With "-=" or without is a big difference. why?

shinhongwu · December 27, 2020, 3:51am

I am studying the part of Stochastic Gradient Descent in chapter 4 of the book, playing around with .grad. One thing comes up with surprise which I would like to have someone help me to clarify. When I applied w -= w.grad * lr it affect the original tensor and if I replaced it with w = w - (w.grad * lr) it won’t affect the original one. Why is that?

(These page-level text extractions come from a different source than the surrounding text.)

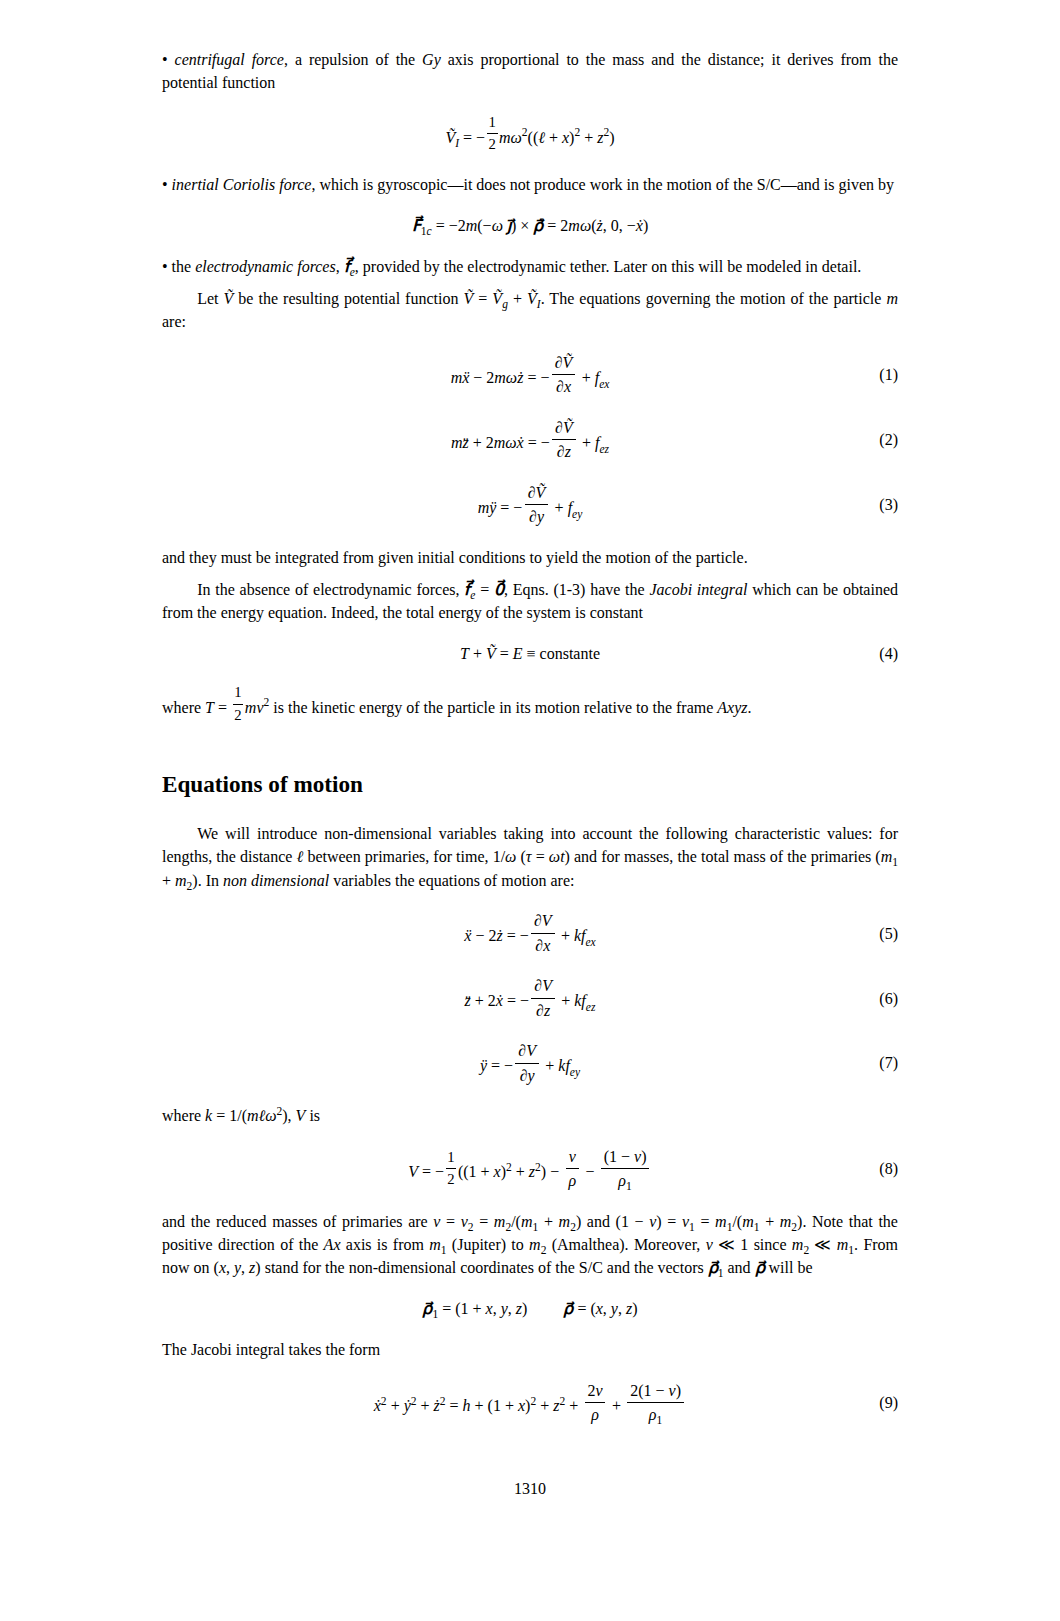• centrifugal force, a repulsion of the Gy axis proportional to the mass and the distance; it derives from the potential function
ṼI = −12 mω2((ℓ + x)2 + z2)
• inertial Coriolis force, which is gyroscopic—it does not produce work in the motion of the S/C—and is given by
F⃗1c = −2m(−ω j⃗) × ρ⃗̇ = 2mω(ż, 0, −ẋ)
• the electrodynamic forces, f⃗e, provided by the electrodynamic tether. Later on this will be modeled in detail.
Let Ṽ be the resulting potential function Ṽ = Ṽg + ṼI. The equations governing the motion of the particle m are:
mẍ − 2mωż = −∂Ṽ∂x + fex
(1)
mz̈ + 2mωẋ = −∂Ṽ∂z + fez
(2)
mÿ = −∂Ṽ∂y + fey
(3)
and they must be integrated from given initial conditions to yield the motion of the particle.
In the absence of electrodynamic forces, f⃗e = 0⃗, Eqns. (1-3) have the Jacobi integral which can be obtained from the energy equation. Indeed, the total energy of the system is constant
T + Ṽ = E ≡ constante
(4)
where T = 12 mv2 is the kinetic energy of the particle in its motion relative to the frame Axyz.
Equations of motion
We will introduce non-dimensional variables taking into account the following characteristic values: for lengths, the distance ℓ between primaries, for time, 1/ω (τ = ωt) and for masses, the total mass of the primaries (m1 + m2). In non dimensional variables the equations of motion are:
ẍ − 2ż = −∂V∂x + kfex
(5)
z̈ + 2ẋ = −∂V∂z + kfez
(6)
ÿ = −∂V∂y + kfey
(7)
where k = 1/(mℓω2), V is
V = −12((1 + x)2 + z2) − νρ − (1 − ν) ρ1
(8)
and the reduced masses of primaries are ν = ν2 = m2/(m1 + m2) and (1 − ν) = ν1 = m1/(m1 + m2). Note that the positive direction of the Ax axis is from m1 (Jupiter) to m2 (Amalthea). Moreover, ν ≪ 1 since m2 ≪ m1. From now on (x, y, z) stand for the non-dimensional coordinates of the S/C and the vectors ρ⃗1 and ρ⃗ will be
ρ⃗1 = (1 + x, y, z) ρ⃗ = (x, y, z)
The Jacobi integral takes the form
ẋ2 + ẏ2 + ż2 = h + (1 + x)2 + z2 + 2ν ρ + 2(1 − ν) ρ1
(9)
1310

The codes are as the following:

-= example
a = tensor(1.).requires_grad_()
a.grad = tensor(0.9)
a.grad
>tensor(0.9000)
b = a.grad
b -= b * 0.1
b
>tensor(0.8100)
a.grad
>tensor(0.8100)

non-= example
a = tensor(1.).requires_grad_()
a.grad = tensor(0.9)
a.grad
>tensor(0.9000)
b = a.grad
b = b - (b * 0.1)
b
>tensor(0.8100)
a.grad
>tensor(0.9000)

shinhongwu

Pomo · December 27, 2020, 4:53am

In the second case, b = b - (b * 0.1) creates a second tensor that is no longer connected to a. In the first case, b is a reference to a.grad., and changing it in place alters a.grad.

You must think of Python variables as references (pointers) to a specific thing in memory.

HTH, Malcolm

shinhongwu · December 27, 2020, 5:50am

Thanks for your clarification, Malcolm.

shinhongwu